The Problem
The use of oxygen in prehospital care focuses on treating or preventing hypoxemia.
Excess oxygen (hyperoxia) delivery has critical effects on certain patients (Cornet, Kooter, Peters and Smulders, 2012). Hyperoxia can adversely affect patient outcomes. Oxygen delivery to patients without hypoxemia (low level of oxygen in the blood) can lead to adverse outcomes in the presence of hyperoxia. Oxygen is the most commonly delivered and administered to patients after medical and surgical procedures, but it is not necessarily the most commonly prescribed.
The research design and methods
The study is a comprehensive review of current organizational guidelines for oxygen delivery in pre-hospital care and the current evidence from human trials, which demonstrate the safety, efficacy, and complications of pre-hospital oxygen therapy.
The Results (Findings)
General Findings
- Prehospital care takes place in unique environments with logistical and educational challenges (Branson and Johannigman, 2013)
- Prehospital care requires oxygen therapy for patients with hypoxemia
- Oxygen should be titrated to achieve normoxemia
- It is important to review and change current practices of oxygen delivery in prehospital care
Specific Findings
Cardiovascular Disease
- There are risks of hypoxemia
- Further studies are necessary to determine the prehospital oxygen delivery for cardiopulmonary resuscitation, the oxygen level and its measurement
Respiratory Disease
- The presence of hypoxemia requires oxygen therapy
- Oxygen therapy should be specifically addressed to a given condition
Trauma
- Oxygen is necessary in cases of hypoxemia
- Oxygen titration to a normal level is required
- Hyperoxemia could present challenges because of unexpected outcomes among trauma patients with or without traumatic brain injuries
Other Conditions
- Pregnancies require titrated oxygen provided under certain pathophysiology conditions
- They also need analysis of oximetry or blood gas
Other conditions
- Breathlessness: oxygen therapy does not eliminate breathlessness in non-hypoxemic patients
- Sickle Cell Crisis: oxygen therapy is necessary in conditions of hypoxemia
- Carbon Monoxide Poisoning
Oxygen delivery is necessary in carbon monoxide poisoning
One hundred percent oxygen reduces the half-life of carboxyhemoglobin from 4 or 5 hours to 40 minutes
Perspectives of the conclusions
The study presents an overall account of the use of oxygen therapy in prehospital care in a short and concise manner. It shows that:
- Excess oxygen usages occur due to a common belief that it is non-toxic over short exposures
- There are logistic challenges in oxygen delivery
- Training challenges have resulted in excess oxygen usages in terms of dosages and indication of conditions
- Oxygen requires titration to lessen cases of hypoxemia and eliminate hyperoxemia except in conditions of carbon monoxide poisoning
- Overall, the conclusion captures the aim of the study clearly and precisely.
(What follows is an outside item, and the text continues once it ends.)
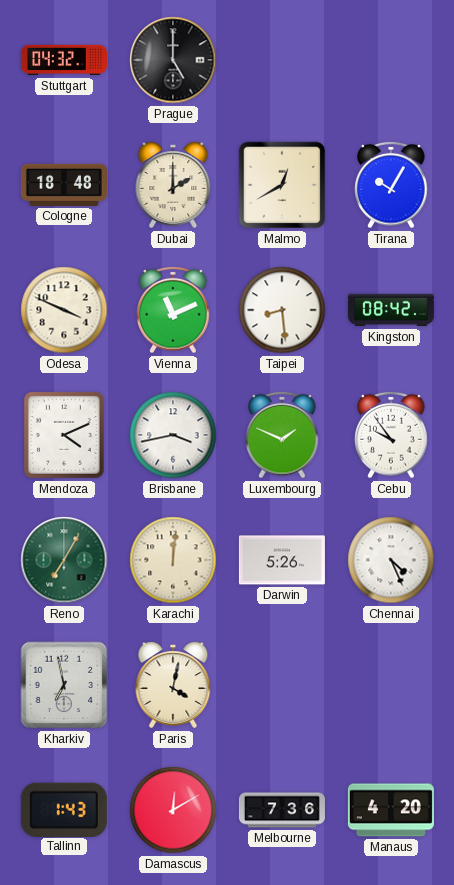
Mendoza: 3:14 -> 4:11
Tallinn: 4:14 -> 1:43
The article’s clinical relevance to the Respiratory Care profession
The article highlights the need to review current practices of oxygen delivery in prehospital care based on evidence presented. It shows that the prehospital care environment has logistical challenges. Nurses need continued training in prehospital care conditions. The article dispels the common myth that oxygen is non-toxic by showing that hyperoxia can negatively affect outcome. Best practice requires oxygen titration.
References
Branson, R. D., and Johannigman, J. A. (2013). Pre-Hospital Oxygen Therapy. Respiratory Care, 58(1), 86-97. .
Cornet, A. D., Kooter, A. J., Peters, M. J., and Smulders, Y. M. (2012). Supplemental oxygen therapy in medical emergencies: more harm than benefit? Arch Intern Med., 172(3), 289-290.